— Request —
Rewrite the listing lines starting at "table_header Tiempo [237, 859, 421, 905]" and ending at "list (3): B, D, E [493, 1434, 1122, 1463]", putting "Modelo de clases" in place of "Diagrama de clases" and keeping all else the same.

Layout records:
[Begin]

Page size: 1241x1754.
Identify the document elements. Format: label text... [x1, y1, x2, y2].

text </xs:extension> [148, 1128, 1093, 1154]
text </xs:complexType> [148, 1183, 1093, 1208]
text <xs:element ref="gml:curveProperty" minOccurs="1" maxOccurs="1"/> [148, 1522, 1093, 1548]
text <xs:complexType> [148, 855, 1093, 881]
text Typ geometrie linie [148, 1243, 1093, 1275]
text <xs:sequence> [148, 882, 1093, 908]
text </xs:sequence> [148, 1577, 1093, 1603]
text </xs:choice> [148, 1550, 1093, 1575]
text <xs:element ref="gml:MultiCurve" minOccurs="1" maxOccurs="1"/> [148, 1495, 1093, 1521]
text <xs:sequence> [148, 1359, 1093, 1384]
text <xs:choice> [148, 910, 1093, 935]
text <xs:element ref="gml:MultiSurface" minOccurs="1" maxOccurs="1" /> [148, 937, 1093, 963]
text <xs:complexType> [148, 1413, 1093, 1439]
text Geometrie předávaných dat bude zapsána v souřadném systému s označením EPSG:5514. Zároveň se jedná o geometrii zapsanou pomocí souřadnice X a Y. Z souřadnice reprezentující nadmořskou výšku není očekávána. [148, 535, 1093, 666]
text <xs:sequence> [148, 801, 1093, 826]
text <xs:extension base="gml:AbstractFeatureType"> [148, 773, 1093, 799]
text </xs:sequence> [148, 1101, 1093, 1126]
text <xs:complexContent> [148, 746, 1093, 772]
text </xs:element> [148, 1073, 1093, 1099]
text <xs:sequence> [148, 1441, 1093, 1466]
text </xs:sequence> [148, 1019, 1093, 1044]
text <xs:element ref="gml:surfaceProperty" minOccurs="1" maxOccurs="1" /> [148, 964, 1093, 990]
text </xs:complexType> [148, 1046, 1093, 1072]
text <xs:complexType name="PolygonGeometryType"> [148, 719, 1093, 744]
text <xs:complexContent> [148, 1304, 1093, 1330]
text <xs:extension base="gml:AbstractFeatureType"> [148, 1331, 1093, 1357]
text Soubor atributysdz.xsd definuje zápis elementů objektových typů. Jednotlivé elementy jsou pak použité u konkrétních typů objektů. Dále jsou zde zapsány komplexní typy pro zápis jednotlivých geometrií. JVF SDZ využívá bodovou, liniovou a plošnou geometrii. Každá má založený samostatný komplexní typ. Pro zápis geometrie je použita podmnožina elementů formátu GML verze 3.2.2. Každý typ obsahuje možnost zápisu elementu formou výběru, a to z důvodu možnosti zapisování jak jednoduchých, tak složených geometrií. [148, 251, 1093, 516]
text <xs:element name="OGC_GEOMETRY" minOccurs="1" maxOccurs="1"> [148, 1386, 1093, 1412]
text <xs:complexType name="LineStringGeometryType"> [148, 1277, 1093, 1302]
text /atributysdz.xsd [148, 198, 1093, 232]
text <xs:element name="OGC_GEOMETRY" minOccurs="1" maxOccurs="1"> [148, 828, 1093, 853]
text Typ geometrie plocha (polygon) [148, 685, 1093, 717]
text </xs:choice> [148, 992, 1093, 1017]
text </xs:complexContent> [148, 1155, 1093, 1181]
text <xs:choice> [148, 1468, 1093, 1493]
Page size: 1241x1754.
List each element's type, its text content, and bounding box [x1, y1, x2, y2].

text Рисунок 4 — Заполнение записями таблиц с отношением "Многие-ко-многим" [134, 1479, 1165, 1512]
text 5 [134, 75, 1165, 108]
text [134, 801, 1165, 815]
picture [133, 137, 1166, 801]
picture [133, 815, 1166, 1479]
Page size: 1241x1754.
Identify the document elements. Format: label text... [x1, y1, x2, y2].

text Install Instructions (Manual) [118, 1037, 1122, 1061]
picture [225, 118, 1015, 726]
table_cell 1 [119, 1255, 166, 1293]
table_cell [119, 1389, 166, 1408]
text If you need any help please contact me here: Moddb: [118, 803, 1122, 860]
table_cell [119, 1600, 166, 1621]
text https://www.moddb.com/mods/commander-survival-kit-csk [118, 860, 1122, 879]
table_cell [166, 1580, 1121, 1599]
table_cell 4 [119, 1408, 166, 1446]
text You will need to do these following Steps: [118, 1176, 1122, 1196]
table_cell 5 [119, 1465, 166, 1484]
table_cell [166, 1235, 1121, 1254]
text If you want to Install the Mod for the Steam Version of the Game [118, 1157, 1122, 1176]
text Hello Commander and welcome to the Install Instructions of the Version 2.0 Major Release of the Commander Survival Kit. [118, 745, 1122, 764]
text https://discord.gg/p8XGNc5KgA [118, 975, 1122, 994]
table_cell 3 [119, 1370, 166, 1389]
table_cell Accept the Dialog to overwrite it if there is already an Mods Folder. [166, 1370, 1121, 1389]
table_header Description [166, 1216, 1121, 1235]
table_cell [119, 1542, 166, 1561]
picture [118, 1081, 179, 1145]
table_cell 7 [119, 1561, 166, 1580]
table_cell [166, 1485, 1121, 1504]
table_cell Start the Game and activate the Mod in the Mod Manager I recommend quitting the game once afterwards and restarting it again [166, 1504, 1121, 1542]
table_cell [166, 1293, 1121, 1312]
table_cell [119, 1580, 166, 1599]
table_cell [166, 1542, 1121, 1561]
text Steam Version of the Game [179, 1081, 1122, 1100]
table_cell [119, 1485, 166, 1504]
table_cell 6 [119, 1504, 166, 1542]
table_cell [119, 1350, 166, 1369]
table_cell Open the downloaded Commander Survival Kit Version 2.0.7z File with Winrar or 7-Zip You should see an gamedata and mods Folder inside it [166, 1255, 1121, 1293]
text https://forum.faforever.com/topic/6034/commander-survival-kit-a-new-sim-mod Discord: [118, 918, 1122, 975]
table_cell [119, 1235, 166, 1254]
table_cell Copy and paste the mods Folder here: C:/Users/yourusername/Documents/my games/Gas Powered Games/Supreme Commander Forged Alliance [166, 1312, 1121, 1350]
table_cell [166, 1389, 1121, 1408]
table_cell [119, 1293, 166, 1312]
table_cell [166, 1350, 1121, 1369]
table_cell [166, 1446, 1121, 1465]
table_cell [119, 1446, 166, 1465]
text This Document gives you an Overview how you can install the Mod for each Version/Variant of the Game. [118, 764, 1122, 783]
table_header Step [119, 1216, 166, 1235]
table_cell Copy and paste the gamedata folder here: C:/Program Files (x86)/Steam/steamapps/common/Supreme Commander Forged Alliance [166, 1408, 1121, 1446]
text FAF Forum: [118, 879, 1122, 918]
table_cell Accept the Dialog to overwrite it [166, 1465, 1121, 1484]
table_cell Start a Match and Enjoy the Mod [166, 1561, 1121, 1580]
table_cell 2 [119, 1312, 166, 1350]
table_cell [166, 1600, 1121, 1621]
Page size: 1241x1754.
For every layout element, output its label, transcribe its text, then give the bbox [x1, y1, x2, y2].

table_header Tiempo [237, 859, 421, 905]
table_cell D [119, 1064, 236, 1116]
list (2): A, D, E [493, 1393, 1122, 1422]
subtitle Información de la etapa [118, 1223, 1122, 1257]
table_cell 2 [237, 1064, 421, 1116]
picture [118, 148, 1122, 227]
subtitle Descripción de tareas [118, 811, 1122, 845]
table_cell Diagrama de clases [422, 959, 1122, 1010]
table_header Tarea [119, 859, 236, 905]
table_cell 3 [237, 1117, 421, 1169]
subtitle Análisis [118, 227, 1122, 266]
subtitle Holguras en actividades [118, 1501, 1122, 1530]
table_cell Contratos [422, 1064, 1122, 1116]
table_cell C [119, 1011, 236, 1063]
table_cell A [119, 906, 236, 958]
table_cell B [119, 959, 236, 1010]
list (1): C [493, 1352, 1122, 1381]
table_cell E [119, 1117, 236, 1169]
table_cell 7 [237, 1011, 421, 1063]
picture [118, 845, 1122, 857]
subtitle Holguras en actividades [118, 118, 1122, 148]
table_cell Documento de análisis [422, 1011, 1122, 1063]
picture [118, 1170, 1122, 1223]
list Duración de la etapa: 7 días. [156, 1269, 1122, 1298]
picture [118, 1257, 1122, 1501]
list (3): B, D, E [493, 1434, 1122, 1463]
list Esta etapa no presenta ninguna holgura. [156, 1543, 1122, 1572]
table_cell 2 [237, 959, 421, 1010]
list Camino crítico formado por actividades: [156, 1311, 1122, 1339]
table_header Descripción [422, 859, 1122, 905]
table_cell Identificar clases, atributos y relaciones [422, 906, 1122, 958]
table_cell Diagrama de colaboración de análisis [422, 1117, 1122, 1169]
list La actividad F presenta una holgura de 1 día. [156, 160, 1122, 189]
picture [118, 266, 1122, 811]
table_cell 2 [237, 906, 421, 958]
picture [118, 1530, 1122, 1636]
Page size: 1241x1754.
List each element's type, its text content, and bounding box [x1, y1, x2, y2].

[End]

— Exercise response —
table_header Tiempo [237, 859, 421, 905]
table_cell D [119, 1064, 236, 1116]
list (2): A, D, E [493, 1393, 1122, 1422]
subtitle Información de la etapa [118, 1223, 1122, 1257]
table_cell 2 [237, 1064, 421, 1116]
picture [118, 148, 1122, 227]
subtitle Descripción de tareas [118, 811, 1122, 845]
table_cell Modelo de clases [422, 959, 1122, 1010]
table_header Tarea [119, 859, 236, 905]
table_cell 3 [237, 1117, 421, 1169]
subtitle Análisis [118, 227, 1122, 266]
subtitle Holguras en actividades [118, 1501, 1122, 1530]
table_cell Contratos [422, 1064, 1122, 1116]
table_cell C [119, 1011, 236, 1063]
table_cell A [119, 906, 236, 958]
table_cell B [119, 959, 236, 1010]
list (1): C [493, 1352, 1122, 1381]
table_cell E [119, 1117, 236, 1169]
table_cell 7 [237, 1011, 421, 1063]
picture [118, 845, 1122, 857]
subtitle Holguras en actividades [118, 118, 1122, 148]
table_cell Documento de análisis [422, 1011, 1122, 1063]
picture [118, 1170, 1122, 1223]
list Duración de la etapa: 7 días. [156, 1269, 1122, 1298]
picture [118, 1257, 1122, 1501]
list (3): B, D, E [493, 1434, 1122, 1463]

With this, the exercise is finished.